Jesse Busk and Laurie Castro, both of Nevada, worked in Las Vegas-area warehouses of Integrity Staffing Solutions where they filled orders for Amazon.com. Every day at quitting time, Integrity forced the workers to wait in a long line while each employee was thoroughly searched and walked through a metal detector.

Integrity said that the searches were necessary to cut down on employee theft. The checks could take nearly half an hour at the end of the working day and the employees were not paid for the time.

Busk and Castro filed a federal class action against Integrity in 2010, alleging that the unpaid security sweeps violated the Fair Labor Standards Act (FLSA) and state law.

They also claimed that the company refused to pay them for their 30-minute lunches, 10 minutes of which they spent walking to and from a cafeteria and going through a security check.

Even at lunch managers allegedly harassed them to "finish their meal period quickly so that they would clock back in on time," the plaintiffs claimed, as it took about 10 minutes out of their lunchtime to do so.

U.S. District Judge Roger Hunt dismissed the case after finding that the plaintiffs had failed to state a valid claim for compensation. Hunt cited several out-of-circuit cases in finding that time spent going through security does not qualify for compensation under the Portal-to-Portal Act of 1947.

Hunt also found that the state-law claims presented conflicting class certification mechanisms since plaintiffs must opt into a collective action under FLSA, plaintiffs must opt out of a class action under Federal Rule of Civil Procedure 23

A three-judge panel of the 9th Circuit partly reversed that ruling Friday, saying "such actions can peacefully coexist."

Turning to the merits, the panel also found no issue with the Portal-to-Portal Act, which amended FLSA to generally preclude compensation for activities that are "preliminary" or "postliminary" to the "principal activity or activities" that the employee "is employed to perform."

This act contains an exception the act gives for such activities that are "integral and indispensable" to an employee's principal duties, according to the ruling.

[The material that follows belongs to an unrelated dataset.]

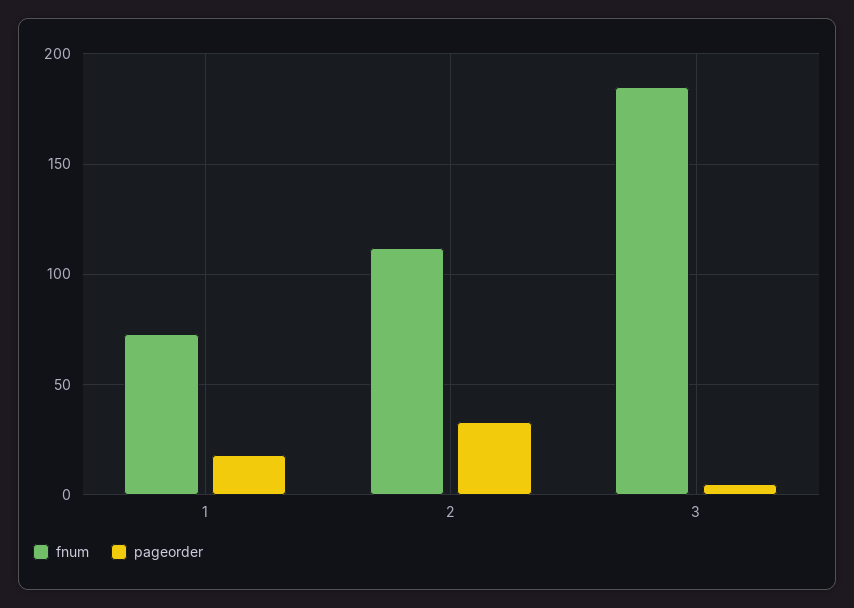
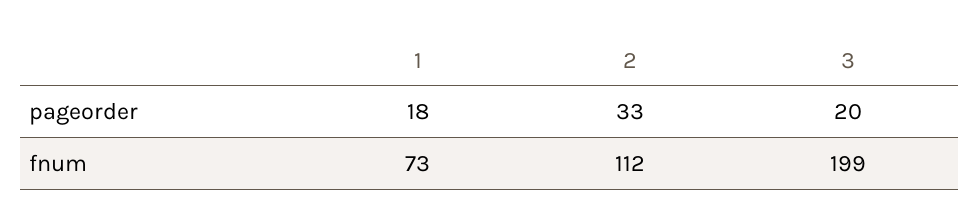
fnum, 3: 185 -> 199
pageorder, 3: 5 -> 20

"Here, Busk and Castro have alleged that Integrity requires the security screenings, which must be conducted at work," Judge Sidney Thomas wrote for the panel. "They also allege that the screenings are intended to prevent employee theft - a plausible allegation since the employees apparently pass through the clearances only on their way out of work, not when they enter. As alleged, the security clearances are necessary to employees' primary work as warehouse employees and done for Integrity's benefit. Assuming, as we must, that these allegations are true, the plaintiffs have stated a plausible claim for relief."

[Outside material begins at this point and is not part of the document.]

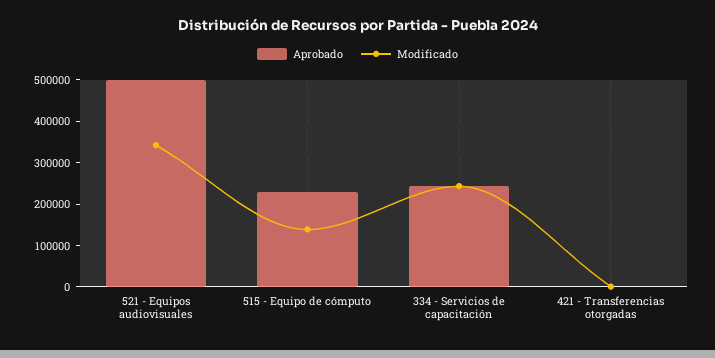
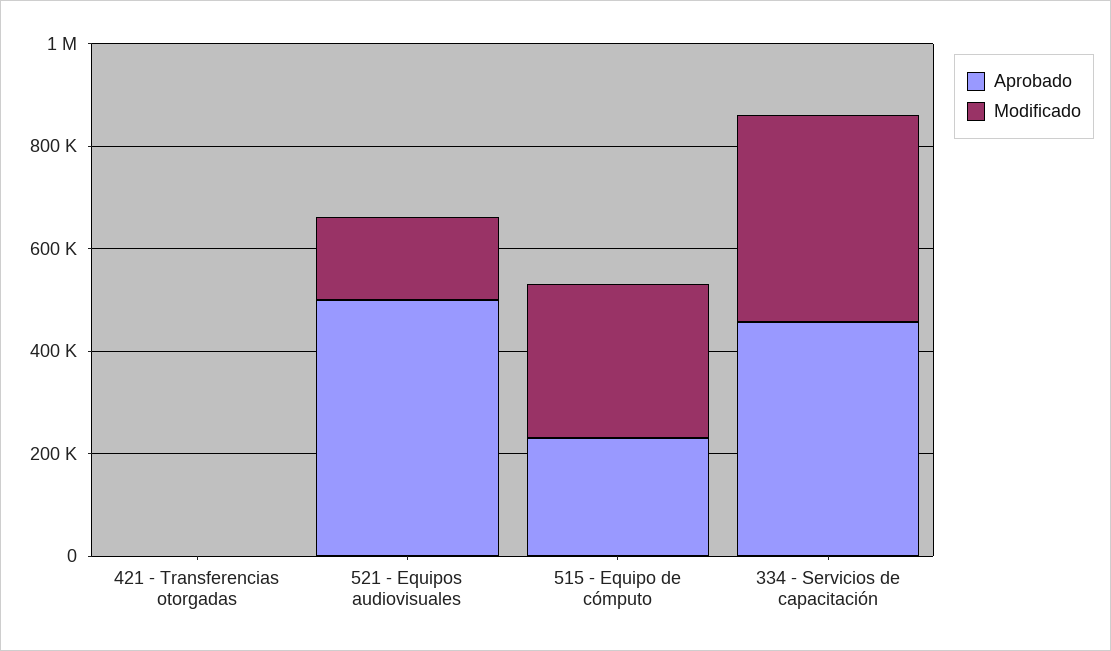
Modificado, 521 - Equipos audiovisuales: 340000 -> 150000
Modificado, 515 - Equipo de cómputo: 140000 -> 300000
Aprobado, 334 - Servicios de capacitación: 240000 -> 450000
Modificado, 334 - Servicios de capacitación: 240000 -> 400000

The employees cannot claim, however, that their lunch breaks violated federal labor law, according to the ruling. The Fair Labor and Standards Act does not require employers to pay their workers for lunch breaks, and the plaintiffs failed to show that they were made to do work during their lunch breaks, according to the ruling.

"The relatively minimal time expended on the clearance in this context differs from the 25-minute delay alleged for employees passing through security at day's end," Thomas wrote.

State law may still provide relief for the workers, however, "Nevada Revised Statute § 608.140 does provide a private right of action to recoup unpaid wages."

"The plaintiffs raised for the first time on appeal their argument that Nevada defines 'work' differently than federal law, such that their lunch periods might be compensable under state law even if they were not compensable under federal law," Thomas wrote. "Because the district court has not considered this argument, we remand for it to do so in the first instance."